Werkvorm(en): hoorspel.
Activiteit: De kinderen maken een hoorspel van een bepaalde plek en presenteren dat aan elkaar.
Opmerking: tijdens de uitvoering van de hoorspelen zit het publiek met de rug naar de spelers toe. Je kunt de spelers ook achter een scherm o.i.d. plaatsen.
Als je het leuk vindt om vooraf een you tube filmpje over hoorspel te laten zien kijk dan op de hoorspelpagina van deze methode.
Print de lesopzet inclusief opdrachtkaarten.
Inleiding.
De groep zit in een kring op stoelen. Vertel dat de dramales over hoorspel gaat. Vertel wat hoorspel is, dat het een geluidenverhaal betreft dat vooral vroeger voor de radio werd gemaakt.
Op de linkensite die bij deze methode hoort is een link opgenomen waarmee je een filmpje over hoorspel aan je kinderen kan laten zien. Als je dit wil, doe het dan voorafgaand aan de les. Ook kun je een fragment van een hoorspel laten horen (van een Efteling-cd bijvoorbeeld), en geef vooral met eigen stemimitatie een indruk waar je naartoe wil.
Inventariseer welke geluiden kinderen met hun stem kunnen imiteren en doe dat meteen klassikaal. Als er dierengeluiden worden gemaakt hou dan voor ogen dat dieren geen letters kennen (een hond zegt niet ‘waf’ of ‘blaf’).
Warming up klassikaal.
De groep zit in een kring op de grond.
Instructie:
Leg allemaal je handen voor je en tik met je vingers op de grond (regen).
Nu hetzelfde maar dan met je nagels (hagel).
Hoe klinkt de wind als je het met z’n allen nadoet?
Laat in de verte een ambulance naderen en aan de andere kant weer verdwijnen.
Hoe klinkt het open doen van een deur? En doe de deur weer achter je dicht.
Hoe klinkt het opstijgen van een vliegtuig?
Het wegrijden van een stoomtrein?
Warming up tweetallen.
De groep staat in tweetallen in het lokaal, ze bepalen wie A is en wie B.
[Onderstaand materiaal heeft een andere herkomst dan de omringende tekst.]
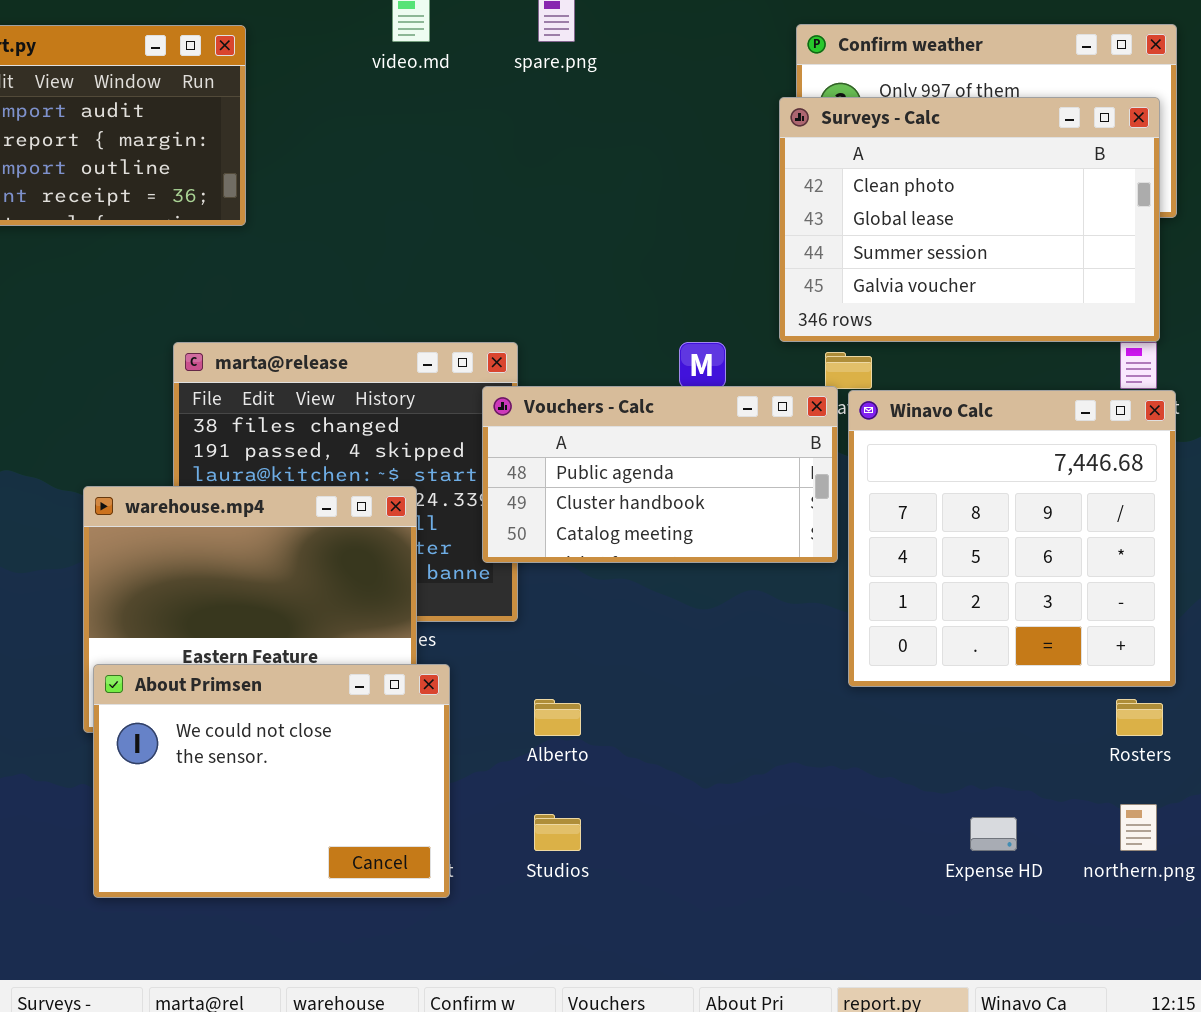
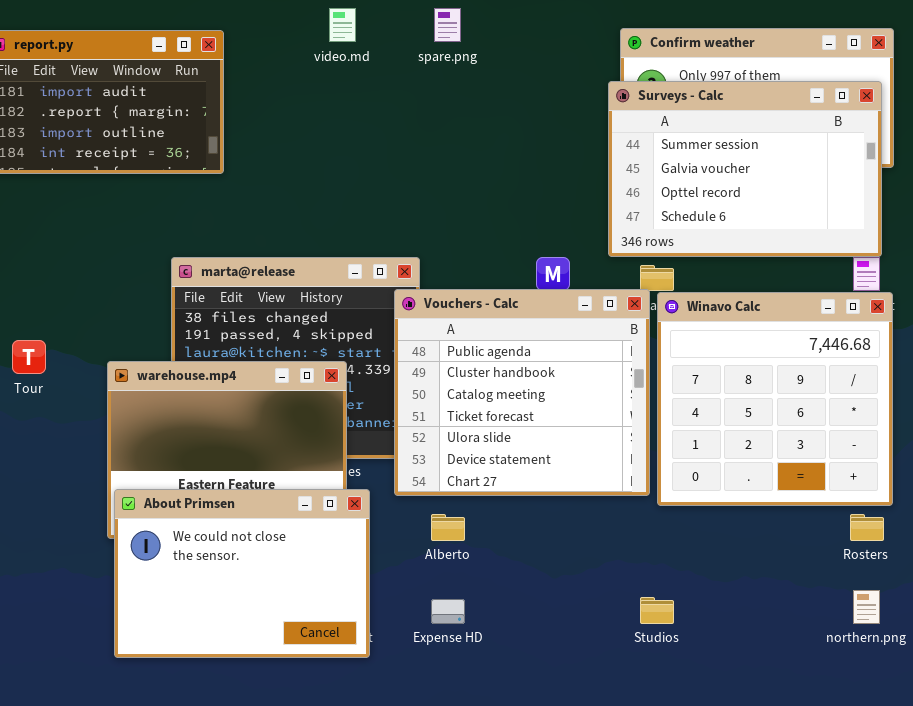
Surveys - Calc: [779,97,1160,342] -> [608,81,882,257], scrolled down 2 rows
Vouchers - Calc: [482,386,838,563] -> [394,289,650,496], resized
Studios: [534,814,581,851] -> [640,597,674,624], moved
Expense HD: [970,817,1017,851] -> [431,599,465,624], moved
Instructie: A sluit de ogen, B maakt een geluid. A raadt pas om welk geluid het gaat als B klaar is. Dan wisselen jullie. Maak meer soorten geluiden dan alleen diergeluiden.
Kern.
De groep zit in hoefijzeropstelling
Instructie: Jullie krijgen zo in werkgroepen de opdracht om een hoorspel te maken over een plek waar veel mensen samenkomen. Daar krijgen jullie een geluidenlijstje voor, je mag dat gebruiken maar het hoeft niet.
Opdrachten: ziekenhuis, sportveld, circus, kermis.
Maak werkgroepen en verdeel de opdrachtkaarten.